Eurozone stocks slid yesterday and the euro retreated from a six-month dollar high as investors looked beyond Emmanuel Macron’s French presidential victory to bet on whether he will be able to push through economic reforms.
The European single currency reached $1.1023, the highest level since November, at around 2030 GMT on Sunday after it became clear that the pro-EU former investment banker Macron had won.
However, the euro soon fell back and stood at $1.0923 in late afternoon trading.
The Paris stock market, meanwhile, ended the day down 0.9% at 5,382.95 points. Frankfurt slipped 0.2% at 12,762.04 points while London, outside the eurozone, edged up 0.05% at 7,300.86 points.
The EURO STOXX 50 was down 0.5% at 3,641.19 points.

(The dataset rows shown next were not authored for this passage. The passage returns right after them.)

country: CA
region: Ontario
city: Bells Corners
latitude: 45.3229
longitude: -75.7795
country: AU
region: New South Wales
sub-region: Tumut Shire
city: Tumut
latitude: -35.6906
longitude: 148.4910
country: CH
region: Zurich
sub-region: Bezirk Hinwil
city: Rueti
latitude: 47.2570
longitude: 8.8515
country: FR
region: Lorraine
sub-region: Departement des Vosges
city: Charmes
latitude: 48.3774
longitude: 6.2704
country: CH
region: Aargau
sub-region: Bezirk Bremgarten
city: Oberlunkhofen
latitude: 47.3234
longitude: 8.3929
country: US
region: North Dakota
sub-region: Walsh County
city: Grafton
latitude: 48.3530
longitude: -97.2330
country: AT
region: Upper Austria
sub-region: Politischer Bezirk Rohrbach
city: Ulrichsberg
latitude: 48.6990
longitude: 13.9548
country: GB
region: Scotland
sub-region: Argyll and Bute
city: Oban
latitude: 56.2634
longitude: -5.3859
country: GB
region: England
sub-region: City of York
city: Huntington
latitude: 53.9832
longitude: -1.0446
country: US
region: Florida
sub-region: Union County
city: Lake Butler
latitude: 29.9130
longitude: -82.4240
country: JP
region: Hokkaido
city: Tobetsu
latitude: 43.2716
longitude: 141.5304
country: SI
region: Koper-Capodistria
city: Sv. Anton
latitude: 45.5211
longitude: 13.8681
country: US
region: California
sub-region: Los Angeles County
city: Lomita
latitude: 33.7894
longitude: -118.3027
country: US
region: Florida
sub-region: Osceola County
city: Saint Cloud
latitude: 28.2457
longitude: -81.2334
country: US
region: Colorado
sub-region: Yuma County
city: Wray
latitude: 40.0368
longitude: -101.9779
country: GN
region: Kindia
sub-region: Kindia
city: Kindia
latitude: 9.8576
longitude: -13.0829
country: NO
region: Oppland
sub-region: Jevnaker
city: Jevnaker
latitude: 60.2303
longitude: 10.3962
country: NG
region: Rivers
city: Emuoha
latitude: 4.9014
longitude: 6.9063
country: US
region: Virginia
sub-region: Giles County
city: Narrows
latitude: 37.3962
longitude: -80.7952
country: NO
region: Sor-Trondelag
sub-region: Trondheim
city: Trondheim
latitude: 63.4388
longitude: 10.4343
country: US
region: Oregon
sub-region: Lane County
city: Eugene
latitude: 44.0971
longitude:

“Market reaction to Emmanuel Macron’s victory over the weekend has definitely been a case of buy the rumour and sell the news, with the euro unable to build on the gains of last two weeks and the CAC40 slipping back after initially opening higher,” said Michael Hewson, chief market analyst at CMC Markets.
Macron, 39, has proposed an ambitious domestic reform agenda including cutting state spending, easing labour laws, boosting education in deprived areas and extending new protections to the self-employed.
But he is inexperienced, has no political party and must fashion a working parliamentary majority after legislative elections next month.
Earlier Monday, Asian stock markets mostly rose following Wall Street’s rally Friday as dealers cheered a strong US jobs report.
Markets had been given a positive lead from New York.
All three main US indices ended with healthy gains on Friday, with the Nasdaq posting yet another record, following a better-than-expected jobs reading.
The US economy added an estimated 211,000 net new positions in April while the unemployment rate fell to 4.4%, the lowest since May 2007, the Labor Department reported.
The reading further strengthens prospects the Federal Reserve will stick to a planned course of two more interest rate rises this year.
Tokyo’s Nikkei index, which closed for much of last week for Japanese holidays, ended Monday with a gain of 2.3%, reaching a 17-month high after playing catch-up.
Hong Kong won 0.4% and Sydney put on 0.6% by the close.
Seoul surged 2.3% to a fresh record high, the day before a presidential election to find a successor to the impeached Park Geun-hye.
However, Shanghai closed down 0.8%, with traders unimpressed by data showing China’s exports and imports rose less than expected last month and slowed from March.
The market has also been hit by concerns about government moves to crack down on leveraged investing that was fuelling instability.